Rainfall in early June was beneficial for crops in northern and south-western areas, but was not enough to prevent further yield downgrades, with crops in the East and South of particular concern.
More rain has fallen since, which was greatly received, but varied and localised showers have left many crops still in need of water.
If dry weather persists and yield penalties continue, below-average yields would further tighten UK cereal and rapeseed supplies in 2020-21, increasing the UK’s reliance on imports.
Third-generation Devon farmer Ben May, at Netherexe Barton, who farms beef and arable near Exeter, explains how the dry spring conditions will inevitably lower crop yields and bring an earlier harvest, expected to start in early July.
“We were lucky enough to have rain last Thursday, which was very well received and just in time for our wheat, maize and beet crops, but may have been too late for our winter barley,” he says.
Dry weather on his light soils has caused his winter barley crop to turn earlier in places, making it a week or more ahead than other areas of the field, potentially meaning a more challenging harvest.
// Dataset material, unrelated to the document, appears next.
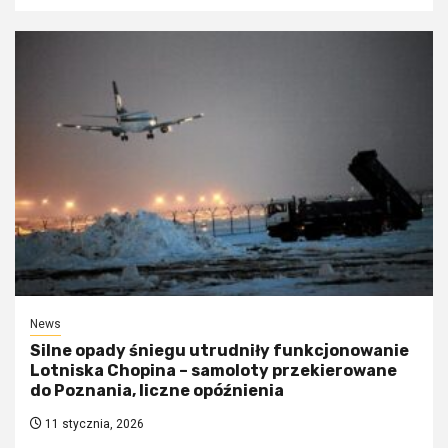
News
Silne opady śniegu utrudniły funkcjonowanie
Lotniska Chopina – samoloty przekierowane
do Poznania, liczne opóźnienia
11 stycznia, 2026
EU winter crop yields down but spring up
EU yields for winter cereals and rapeseed all fell by about 2% due to sharp reductions for France, Romania and the Benelux countries.
The cuts were due to the dry weather through May and into June, when crops were flowering or entering grain-fill. Wheat and winter barley yields are now pegged 3% below the five-year average, while rapeseed yields are 6% below.
The EU average spring barley yield increased slightly to reflect good conditions in Spain, now 1% above average. However, concerns remain about crops in northern France, Poland and Germany in particular.
Maize yields across Europe have increased due to favorable conditions in Eastern Europe and Spain, meaning yields are now expected to be 8% above the five-year average.